As with many other military ranks, direct comparison between various armies might be misleading. Before World War II, the Polish Army's kapral was more or less equivalent to the British rank of lance corporal, while the British rank of corporal was named plutonowy (lit. platooner). In modern times, the rank is still equivalent to a UK lance corporal or a private first class in the U.S. Army (OR-3), while the British and American rank of corporal (OR-4) is equivalent to the Polish rank of starszy kapral (lit. 'senior corporal'), which was introduced in 1971.

Historically, the rank was first introduced in Poland in the 17th century, together with mercenary troops of Italian origin. In foreign troops on the royal payroll, a kapral commanded four ranks of musketeers or part of a company of pikemen. In the 20th century, between the world wars, the rank of corporal was held by both conscripted NCOs and professional soldiers alike. This was changed after World War II, when the Polish Army was under Soviet command and the rank of kapral was modified to resemble that of Soviet junior sergeant, reserved for conscripted NCOs. In the modern Polish Army, the rank is exclusively reserved for professional soldiers.

The insignia of kapral (worn on shoulder straps or badge above breast pocket) are two bars.

=== Portugal ===
The Portuguese Navy has the rank of cabo da Armada (corporal of the Navy). All other branches of the Portuguese Armed Forces have several ranks of corporal (cabo in Portuguese). The Portuguese Army and the Portuguese Air Force have the ranks of segundo cabo (second corporal), primeiro cabo (first corporal) and cabo-adjunto (corporal adjudant). The National Republican Guard has the ranks of cabo (corporal), cabo-chefe (chief corporal) and cabo-mor (corporal-major).

The several ranks of corporal correspond to the several pay grades, above that of private, that can be reached inside the enlisted rank professional category of the Army, the Air Force and the National Republican Guard. In the Navy, the rank of cabo da Armada is the highest pay grade in the enlisted rank category.

=== Russia ===
The rank of corporal (капрал) existed in the Russian Army from 1647 to 1798, when it was replaced with that of non-commissioned officer (унтер-офицер, from Unteroffizier, literally "sub-officer"). Soviet and modern Russian armies have the rank of "yefreytor" (derived from the German Gefreiter) as the highest rank of enlisted personnel, below lance (or junior) sergeant (младший сержант) which are assigned as squad leaders.

=== Singapore ===

==== Singapore Armed Forces ====
The Corporal rank in the Singapore Armed Forces is between the rank of Lance Corporal and Corporal First Class. National Servicemen are usually promoted to this rank within the 2nd year of their service.

Prior to 1992, the SAF followed the British model where corporals were non-commissioned officers often holding the appointment of section leader. Today, a corporal is not a specialist (NCO-equivalent). Corporals are usually given higher responsibilities/ appointments as a section 2IC, or 2nd-in-command.

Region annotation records
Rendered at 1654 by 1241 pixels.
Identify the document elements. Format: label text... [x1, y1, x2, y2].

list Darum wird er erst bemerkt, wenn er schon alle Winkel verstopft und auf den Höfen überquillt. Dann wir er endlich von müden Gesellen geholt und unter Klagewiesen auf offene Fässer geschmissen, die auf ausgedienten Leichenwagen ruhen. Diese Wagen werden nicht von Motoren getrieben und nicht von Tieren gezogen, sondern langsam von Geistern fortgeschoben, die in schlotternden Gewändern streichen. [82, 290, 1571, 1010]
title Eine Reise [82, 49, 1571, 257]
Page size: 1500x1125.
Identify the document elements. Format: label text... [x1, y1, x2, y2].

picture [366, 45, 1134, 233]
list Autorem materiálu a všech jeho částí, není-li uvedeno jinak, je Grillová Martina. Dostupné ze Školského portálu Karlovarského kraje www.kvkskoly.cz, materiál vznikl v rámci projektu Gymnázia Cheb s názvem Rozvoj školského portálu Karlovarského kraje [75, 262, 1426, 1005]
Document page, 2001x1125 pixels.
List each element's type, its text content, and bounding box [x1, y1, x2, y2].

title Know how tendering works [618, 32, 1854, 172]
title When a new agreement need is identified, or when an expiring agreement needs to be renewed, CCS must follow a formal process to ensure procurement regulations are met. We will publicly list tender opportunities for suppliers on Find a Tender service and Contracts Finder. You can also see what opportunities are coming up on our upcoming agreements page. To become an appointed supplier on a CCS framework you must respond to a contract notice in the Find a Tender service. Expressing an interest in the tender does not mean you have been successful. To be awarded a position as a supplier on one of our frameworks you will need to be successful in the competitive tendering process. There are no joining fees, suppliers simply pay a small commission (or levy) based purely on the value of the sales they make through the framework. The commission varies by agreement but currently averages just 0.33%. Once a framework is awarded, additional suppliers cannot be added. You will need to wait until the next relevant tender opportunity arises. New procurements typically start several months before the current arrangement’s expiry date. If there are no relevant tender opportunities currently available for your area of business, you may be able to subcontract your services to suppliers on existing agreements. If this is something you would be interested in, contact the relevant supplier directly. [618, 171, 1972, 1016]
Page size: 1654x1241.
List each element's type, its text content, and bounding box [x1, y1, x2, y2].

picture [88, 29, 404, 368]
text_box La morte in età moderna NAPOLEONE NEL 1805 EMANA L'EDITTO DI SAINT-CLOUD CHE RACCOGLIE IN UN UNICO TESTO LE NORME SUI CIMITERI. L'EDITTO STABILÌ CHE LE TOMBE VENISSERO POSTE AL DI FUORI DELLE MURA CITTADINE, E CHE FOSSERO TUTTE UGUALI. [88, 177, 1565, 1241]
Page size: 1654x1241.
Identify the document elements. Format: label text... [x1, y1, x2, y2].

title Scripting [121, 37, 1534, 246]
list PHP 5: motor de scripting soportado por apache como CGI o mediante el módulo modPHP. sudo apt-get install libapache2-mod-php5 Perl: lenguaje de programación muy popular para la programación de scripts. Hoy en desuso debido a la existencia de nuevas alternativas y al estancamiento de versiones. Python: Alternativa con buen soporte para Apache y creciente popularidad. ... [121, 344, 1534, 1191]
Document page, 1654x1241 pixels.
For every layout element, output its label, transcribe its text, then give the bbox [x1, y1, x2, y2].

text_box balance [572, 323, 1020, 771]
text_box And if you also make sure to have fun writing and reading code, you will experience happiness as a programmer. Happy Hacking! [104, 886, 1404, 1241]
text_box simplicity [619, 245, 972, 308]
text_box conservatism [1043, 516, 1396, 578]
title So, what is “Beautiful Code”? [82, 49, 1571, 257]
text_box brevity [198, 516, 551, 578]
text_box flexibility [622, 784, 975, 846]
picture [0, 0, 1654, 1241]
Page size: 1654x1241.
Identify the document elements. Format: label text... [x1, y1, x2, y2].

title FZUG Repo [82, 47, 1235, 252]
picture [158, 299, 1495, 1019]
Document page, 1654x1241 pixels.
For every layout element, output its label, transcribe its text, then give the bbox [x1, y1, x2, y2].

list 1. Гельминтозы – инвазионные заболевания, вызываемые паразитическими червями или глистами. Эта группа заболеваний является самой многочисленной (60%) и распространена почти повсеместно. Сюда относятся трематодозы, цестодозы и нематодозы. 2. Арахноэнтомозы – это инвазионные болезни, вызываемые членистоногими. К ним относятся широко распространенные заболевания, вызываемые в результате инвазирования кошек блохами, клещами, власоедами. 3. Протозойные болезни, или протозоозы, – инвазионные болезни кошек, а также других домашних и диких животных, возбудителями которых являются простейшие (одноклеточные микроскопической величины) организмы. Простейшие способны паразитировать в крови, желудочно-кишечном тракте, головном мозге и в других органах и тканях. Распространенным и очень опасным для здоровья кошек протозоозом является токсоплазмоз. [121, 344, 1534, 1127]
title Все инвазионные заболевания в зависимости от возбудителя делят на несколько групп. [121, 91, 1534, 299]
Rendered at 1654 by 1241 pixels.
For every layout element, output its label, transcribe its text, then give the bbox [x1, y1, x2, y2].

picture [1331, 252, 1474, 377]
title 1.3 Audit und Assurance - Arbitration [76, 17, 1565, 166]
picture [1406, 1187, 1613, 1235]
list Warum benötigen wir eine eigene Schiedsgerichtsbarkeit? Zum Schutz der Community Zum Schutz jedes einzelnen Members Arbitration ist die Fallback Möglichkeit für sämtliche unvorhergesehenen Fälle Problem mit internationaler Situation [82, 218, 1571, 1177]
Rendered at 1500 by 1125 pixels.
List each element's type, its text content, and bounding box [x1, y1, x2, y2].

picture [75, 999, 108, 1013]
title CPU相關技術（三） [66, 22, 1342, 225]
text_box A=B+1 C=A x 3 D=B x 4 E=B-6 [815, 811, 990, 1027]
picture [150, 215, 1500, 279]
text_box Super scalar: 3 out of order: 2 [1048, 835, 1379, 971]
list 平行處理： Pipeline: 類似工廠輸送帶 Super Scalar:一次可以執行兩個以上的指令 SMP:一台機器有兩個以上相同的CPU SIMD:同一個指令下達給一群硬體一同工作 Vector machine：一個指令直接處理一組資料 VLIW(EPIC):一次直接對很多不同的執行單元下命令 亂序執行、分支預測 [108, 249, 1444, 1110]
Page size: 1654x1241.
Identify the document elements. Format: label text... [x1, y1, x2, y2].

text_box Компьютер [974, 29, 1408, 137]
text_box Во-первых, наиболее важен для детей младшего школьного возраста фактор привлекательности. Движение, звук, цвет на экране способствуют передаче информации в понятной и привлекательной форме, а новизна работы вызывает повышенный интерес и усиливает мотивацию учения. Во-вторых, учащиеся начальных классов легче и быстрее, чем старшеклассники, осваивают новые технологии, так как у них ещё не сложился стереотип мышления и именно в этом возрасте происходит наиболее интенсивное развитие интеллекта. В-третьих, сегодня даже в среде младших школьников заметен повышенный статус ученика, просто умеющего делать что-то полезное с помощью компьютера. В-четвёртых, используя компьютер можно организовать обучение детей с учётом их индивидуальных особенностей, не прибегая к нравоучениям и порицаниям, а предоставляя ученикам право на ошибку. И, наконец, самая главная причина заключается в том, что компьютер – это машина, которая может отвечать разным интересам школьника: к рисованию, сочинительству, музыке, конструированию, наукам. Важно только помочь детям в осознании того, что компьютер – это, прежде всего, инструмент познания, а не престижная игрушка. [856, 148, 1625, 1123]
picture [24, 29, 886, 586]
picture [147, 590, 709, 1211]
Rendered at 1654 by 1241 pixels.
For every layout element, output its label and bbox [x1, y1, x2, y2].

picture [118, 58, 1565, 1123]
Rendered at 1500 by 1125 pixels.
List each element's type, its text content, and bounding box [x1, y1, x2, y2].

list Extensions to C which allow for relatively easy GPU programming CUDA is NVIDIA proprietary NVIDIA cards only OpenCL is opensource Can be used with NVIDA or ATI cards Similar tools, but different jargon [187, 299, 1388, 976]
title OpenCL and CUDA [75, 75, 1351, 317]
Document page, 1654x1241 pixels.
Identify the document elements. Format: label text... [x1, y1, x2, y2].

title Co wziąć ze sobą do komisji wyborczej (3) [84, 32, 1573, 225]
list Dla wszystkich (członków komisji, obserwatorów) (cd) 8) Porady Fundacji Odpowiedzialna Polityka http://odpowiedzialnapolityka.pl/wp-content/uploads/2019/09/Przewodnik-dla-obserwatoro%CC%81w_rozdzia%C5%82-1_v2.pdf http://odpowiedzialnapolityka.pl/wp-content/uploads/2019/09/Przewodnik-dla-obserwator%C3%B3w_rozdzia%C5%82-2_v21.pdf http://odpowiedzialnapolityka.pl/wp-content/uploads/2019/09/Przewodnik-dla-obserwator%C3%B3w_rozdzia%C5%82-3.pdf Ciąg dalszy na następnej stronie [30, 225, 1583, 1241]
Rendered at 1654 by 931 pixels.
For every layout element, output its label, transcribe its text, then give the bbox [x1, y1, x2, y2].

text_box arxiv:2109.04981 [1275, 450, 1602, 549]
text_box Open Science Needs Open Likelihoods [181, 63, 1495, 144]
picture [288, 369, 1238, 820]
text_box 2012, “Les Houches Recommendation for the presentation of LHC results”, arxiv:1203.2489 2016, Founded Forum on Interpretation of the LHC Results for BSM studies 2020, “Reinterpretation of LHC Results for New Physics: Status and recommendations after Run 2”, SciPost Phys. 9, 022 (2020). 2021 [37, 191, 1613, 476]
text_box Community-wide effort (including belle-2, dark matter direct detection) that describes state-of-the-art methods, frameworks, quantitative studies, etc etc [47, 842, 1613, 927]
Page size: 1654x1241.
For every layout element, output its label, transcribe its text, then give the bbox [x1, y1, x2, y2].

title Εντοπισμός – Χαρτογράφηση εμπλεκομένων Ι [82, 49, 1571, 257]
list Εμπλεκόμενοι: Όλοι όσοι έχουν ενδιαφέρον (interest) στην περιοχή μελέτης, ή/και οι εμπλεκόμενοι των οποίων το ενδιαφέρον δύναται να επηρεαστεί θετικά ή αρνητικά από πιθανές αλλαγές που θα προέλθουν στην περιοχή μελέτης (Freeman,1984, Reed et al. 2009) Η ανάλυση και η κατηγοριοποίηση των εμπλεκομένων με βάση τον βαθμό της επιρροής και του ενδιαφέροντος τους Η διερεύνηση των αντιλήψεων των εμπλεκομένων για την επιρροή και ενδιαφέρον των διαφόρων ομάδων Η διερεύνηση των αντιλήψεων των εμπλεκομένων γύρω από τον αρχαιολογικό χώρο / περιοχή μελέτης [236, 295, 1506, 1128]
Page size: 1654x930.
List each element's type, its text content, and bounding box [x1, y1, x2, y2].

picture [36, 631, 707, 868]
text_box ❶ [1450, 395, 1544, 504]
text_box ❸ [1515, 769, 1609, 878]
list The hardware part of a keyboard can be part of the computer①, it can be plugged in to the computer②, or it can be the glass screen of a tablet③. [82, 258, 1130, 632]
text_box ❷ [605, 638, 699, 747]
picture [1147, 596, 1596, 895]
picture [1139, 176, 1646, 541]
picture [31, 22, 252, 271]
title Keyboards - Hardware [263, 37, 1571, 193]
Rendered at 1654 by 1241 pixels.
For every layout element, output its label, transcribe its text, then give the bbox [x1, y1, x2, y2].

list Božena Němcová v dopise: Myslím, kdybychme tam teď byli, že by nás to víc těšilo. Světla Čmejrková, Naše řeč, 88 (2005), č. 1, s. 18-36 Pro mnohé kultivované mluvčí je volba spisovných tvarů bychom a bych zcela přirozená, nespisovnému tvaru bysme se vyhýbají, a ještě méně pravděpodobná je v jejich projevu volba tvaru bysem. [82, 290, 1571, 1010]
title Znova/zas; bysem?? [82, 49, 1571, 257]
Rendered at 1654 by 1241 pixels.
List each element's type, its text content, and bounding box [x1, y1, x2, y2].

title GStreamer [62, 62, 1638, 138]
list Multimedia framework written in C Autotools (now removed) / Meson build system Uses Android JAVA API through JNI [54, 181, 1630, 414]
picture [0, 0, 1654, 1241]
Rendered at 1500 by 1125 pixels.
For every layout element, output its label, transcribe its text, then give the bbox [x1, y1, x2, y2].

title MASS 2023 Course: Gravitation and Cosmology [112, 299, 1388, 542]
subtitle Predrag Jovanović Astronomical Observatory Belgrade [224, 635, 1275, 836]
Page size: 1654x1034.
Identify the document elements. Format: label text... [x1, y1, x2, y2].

- [Short exercise 1]: Copy from the passage on corporal ranks everything from "The insignia of" up to and including "and cabo-mor (corporal-major).".
- [Short exercise 2]:
Answer these questions using the passage on corporal ranks.
(a) In which century was the rank of kapral first introduced in Poland?
(b) Which rank is the highest pay grade in the Portuguese Navy's enlisted rank category?
(c) In what year was the rank of corporal replaced in the Russian Army?
- [Short exercise 3]: Pick up the passage on corporal ranks after its final sentence and keep writing.

- [Written answer 1]:
The insignia of kapral (worn on shoulder straps or badge above breast pocket) are two bars.

=== Portugal ===
The Portuguese Navy has the rank of cabo da Armada (corporal of the Navy). All other branches of the Portuguese Armed Forces have several ranks of corporal (cabo in Portuguese). The Portuguese Army and the Portuguese Air Force have the ranks of segundo cabo (second corporal), primeiro cabo (first corporal) and cabo-adjunto (corporal adjudant). The National Republican Guard has the ranks of cabo (corporal), cabo-chefe (chief corporal) and cabo-mor (corporal-major).

- [Written answer 2]:
(a) The 17th century.
(b) Cabo da Armada.
(c) 1798.

- [Written answer 3]:
==== Home Team ====
In the Singapore Police Force, Singapore Civil Defence Force, Singapore Prison Service, Immigration and Checkpoints Authority and Singapore Customs, a corporal is a rank below sergeant.

The rank insignia for a corporal is two chevrons pointing downwards.

==== Uniformed youth organisations ====
For the National Cadet Corps (NCC), the rank of Corporal is below the rank of Third Sergeant, and above the rank of Lance Corporal. For the National Police Cadet Corps (NPCC) and the National Civil Defence Cadet Corps (NCDCC), the rank of Corporal is below the rank of Sergeant, and above the rank of Lance Corporal.

For NCC, the rank insignia is same as that of an SAF CPL, except that the letters 'NCC' are below the insignia, so as to differentiate NCC cadets from SAF personnel. As for NPCC and NCDCC, the rank insignia is two pointed-down chevrons with the letters 'NPCC' and 'NCDCC' below the insignia, so as to differentiate NPCC and NCDCC cadets from Singapore Police Force and Singapore Civil Defence Force personnel, respectively.

The rank of Corporal is generally awarded to cadets in Secondary Two, or Secondary Three. Corporals, after being appointed, are given training to command a squad.

=== Ukraine ===
Since 2015, the Corporal (капрал), was introduced in the National Police of Ukraine, that is a special rank of junior quarterdeck. It corresponds to former junior sergeant of militia. Also since 2018–19, the Corporal (капрал) was introduced in the Court Security Service (Служба судової охорони), and the DBR (Державне бюро розслідувань) as a special rank of junior quarterdeck.

=== United Kingdom ===

The rank of corporal, which falls between lance-corporal and sergeant is used by the British Army, Royal Marines, and Royal Air Force.

The badge of rank is a two-bar chevron (also known as "stripes", "tapes", or "hooks"). A corporal's role varies between regiments; but, in the standard infantry role, a corporal commands a section, with a lance-corporal as second-in-command (2ic). When the section is split into fire teams, they command one each. In the Royal Armoured Corps, a corporal commands an individual tank. Their duties therefore largely correspond to those of staff sergeants in the United States Army and corporals are often described as the "backbone" of the British Army.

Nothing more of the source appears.